• **Enunciado 1**
Enumera los deberes de la Iglesia que nombra el fragmento sobre la Iglesia.
• **Enunciado 2**
Prolonga el fragmento sobre la Iglesia a partir de su última oración.

• **Fragmento**
┄┄┄┄┄┄

Además, necesitamos saber qué debemos hacer por Dios; necesitamos un guía
seguro que nos indique el camino que debemos seguir de acuerdo con la verdad
que conocemos y las gracias que recibimos. De igual manera que sería inútil
para los ciudadanos de un país tener una Constitución si no hubiera un gobierno
para interpretarla y hacerla observar con la legislación pertinente, el
conjunto de la Revelación cristiana necesita ser interpretada de modo
apropiado. ¿Cómo hacerse miembro de la Iglesia y cómo permanecer en ella?
¿Quién puede recibir este o aquel sacramento, cuándo y cómo? Cuando la Iglesia
promulga sus leyes, responde a preguntas como las anteriores, cumpliendo bajo
Cristo su tercer deber, además de los de enseñar y santificar: gobernar.

┄┄┄┄┄┄

• **Extracto de datos**
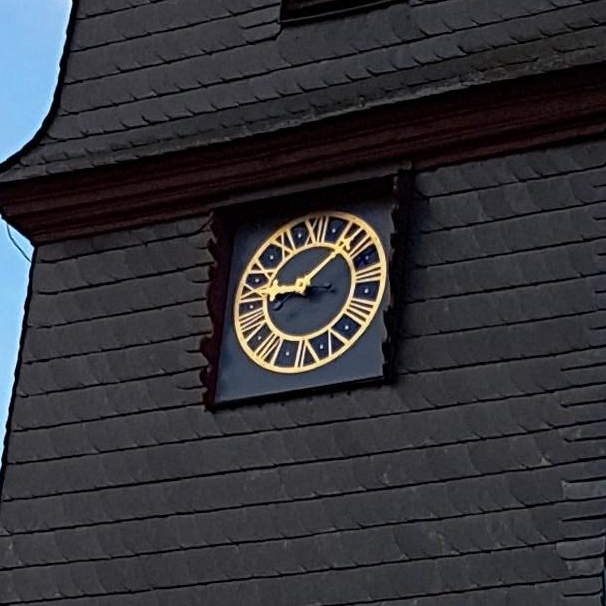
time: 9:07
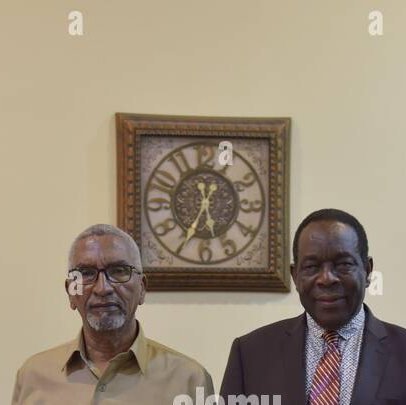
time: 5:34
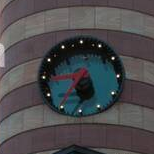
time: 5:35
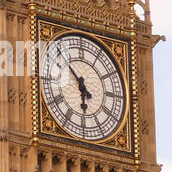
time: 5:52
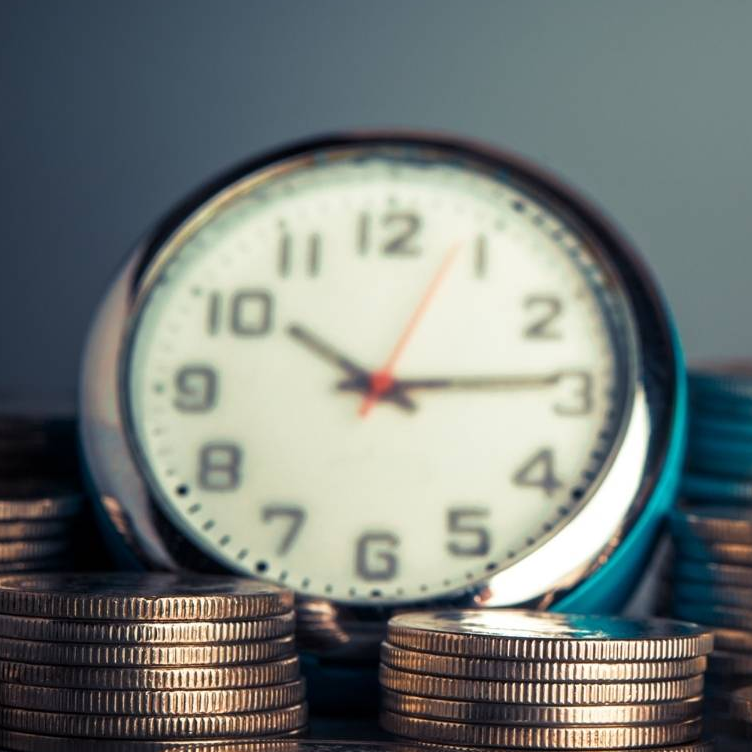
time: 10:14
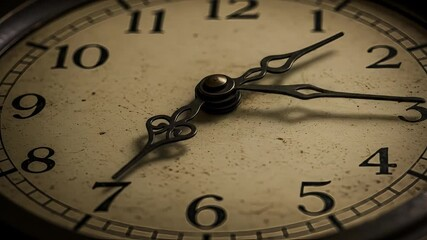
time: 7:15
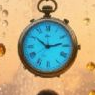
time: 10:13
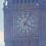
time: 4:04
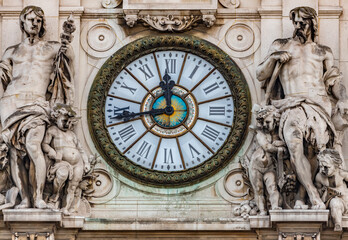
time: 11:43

┄┄┄┄┄┄

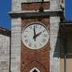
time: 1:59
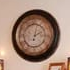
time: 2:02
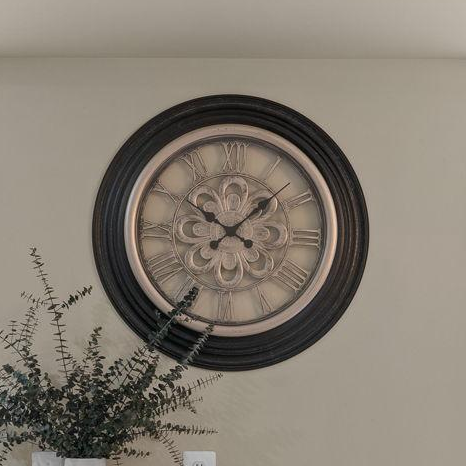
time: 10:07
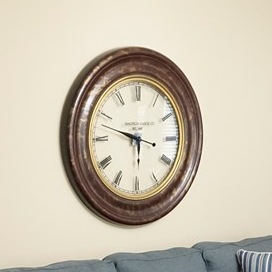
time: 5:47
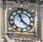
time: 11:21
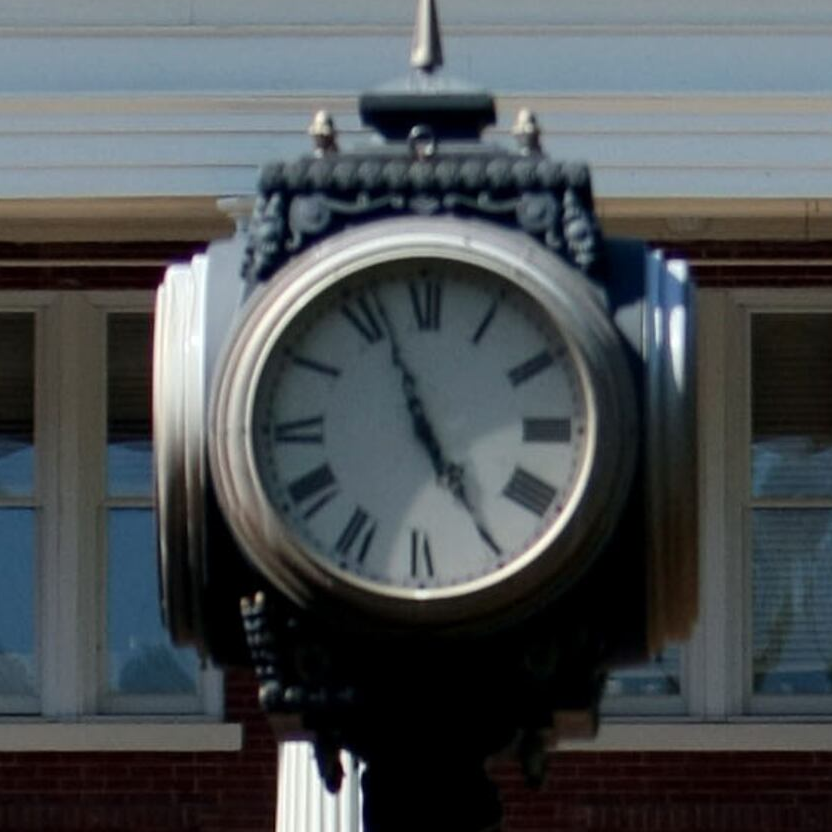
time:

┄┄┄┄┄┄

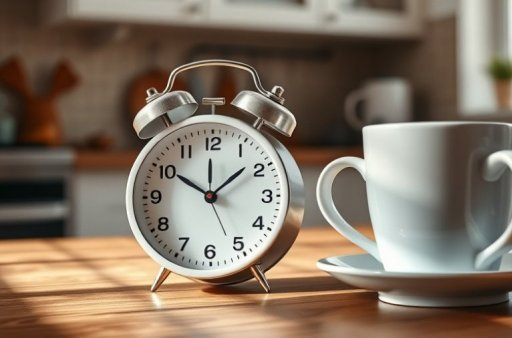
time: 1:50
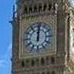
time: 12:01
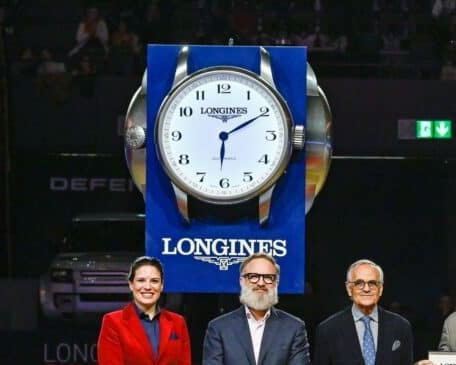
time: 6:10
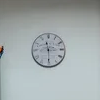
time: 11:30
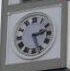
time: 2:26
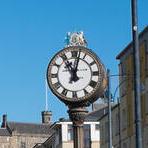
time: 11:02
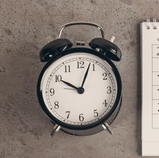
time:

┄┄┄┄┄┄

• **Respuesta esperada 1**
Enseñar, santificar y gobernar.

• **Respuesta esperada 2**
Conocemos la definición de la Iglesia: «la congregación de todos los
bautizados, unidos en la misma fe verdadera, el mismo sacrificio y los mismos
sacramentos, bajo la autoridad del Sumo Pontífice y los obispos en comunión con
él». Una persona se hace miembro de la Iglesia al recibir el sacramento del
Bautismo, y continúa siéndolo mientras no se segregue por cisma (negación o
contestación de la autoridad papal), por herejía (negación de una o más
verdades de fe proclamadas por la Iglesia) o por excomunión (exclusión de la
Iglesia por ciertos pecados graves no contritos). Pero estas personas, si han
sido bautizadas válidamente, permanecen básicamente súbditos de la Iglesia, y
están obligadas por sus leyes, a no ser que se les dispense de ellas
específicamente.
Al decir todo esto, ya vemos que consideramos la Iglesia desde fuera
exclusivamente. Del mismo modo que un hombre es más que su cuerpo físico,
visible, la Iglesia es infinitamente más que la mera visible organización
exterior. Es el alma lo que constituye al hombre en ser humano. Y es el alma de
la Iglesia lo que la hace, además de una organización, un organismo vivo. Igual
que la inhabitación de las tres Personas divinas da al alma la vida
sobrenatural que llamamos gracia santificante, la inhabitación de la Santísima
Trinidad da a la Iglesia su vida inextinguible, su perenne vitalidad. Ya que la
tarea de santificarnos (que es propia del Amor divino) se adscribe al Espíritu
Santo por apropiación, es a El a quien designamos el alma de la Iglesia, de
esta Iglesia cuya Cabeza es Cristo.
Leo G. Terese
(Cont)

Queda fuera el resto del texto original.